Despite AI Advancements, Human Oversight Remains Essential

Icahn School of Medicine. Stock AI in medicine concept image shows medical holographic icons around a central AI icon

The introduction of artificial intelligence-driven technology into health care continues at a brisk pace, with sometimes uneven results.

Researchers at the Icahn School of Medicine at Mount Sinai wanted to know how state-of-the-art artificial intelligence systems known as large language models (LLMs) would perform as medical coders, a precise, laborious and time-consuming task that is mostly still performed by humans.

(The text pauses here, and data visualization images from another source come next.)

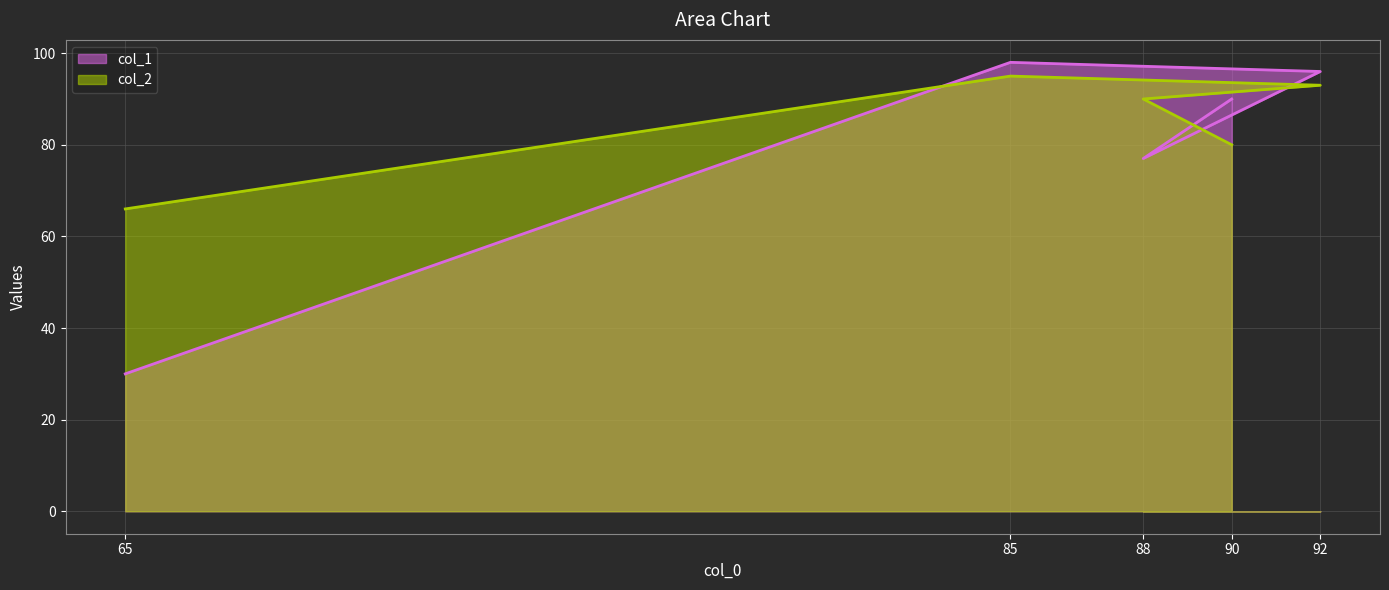

The value of col_2 at 88 is 36. True or false?

False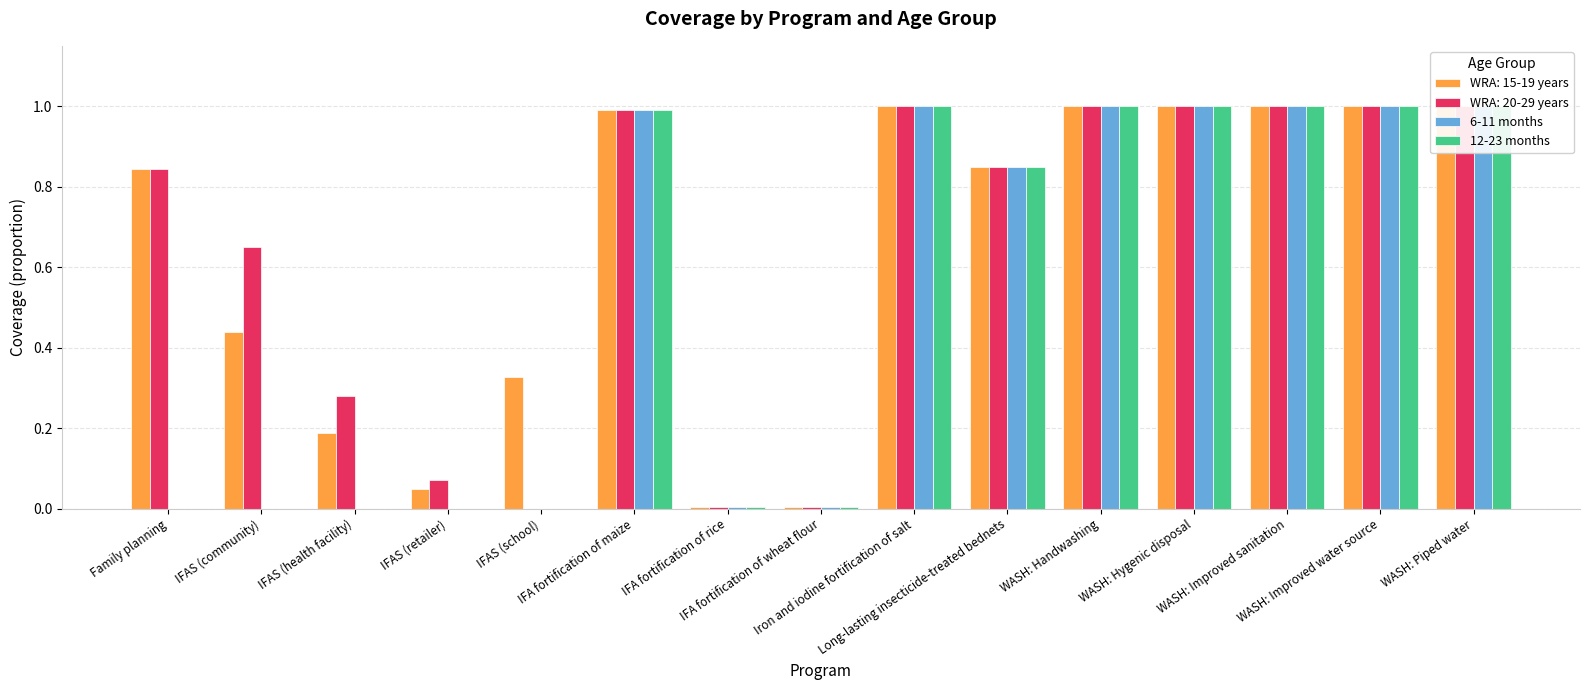

Between Long-lasting insecticide-treated bednets and WASH: Improved water source, which is larger?

WASH: Improved water source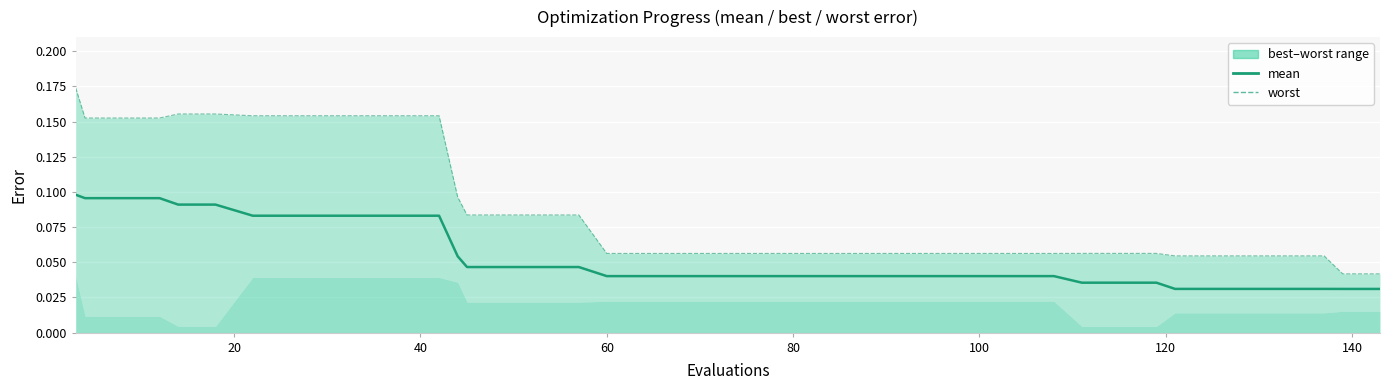

Rank the series by their average value, from highest to lowest.

worst, mean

Their study, published in the April 19 online issue of NEJM emphasizes the necessity for refinement and validation of these technologies before considering clinical implementation.

The study cross-checked the results of more than 27,000 unique diagnosis and procedure codes originally produced by human medical coders against the results generated by OpenAI, Google, and Meta, when those programs were fed the same medical data.

The generated codes were compared with the original codes and errors were analyzed for any patterns. All of the studied LLM’s showed limited accuracy (below 50 percent) in reproducing the original medical codes, highlighting a significant gap in their usefulness for medical coding.

Co-senior author Girish Nadkarni, M.D., said “This study sheds light on the current capabilities and challenges of AI in health care, emphasizing the need for careful consideration and additional refinement prior to widespread adoption.”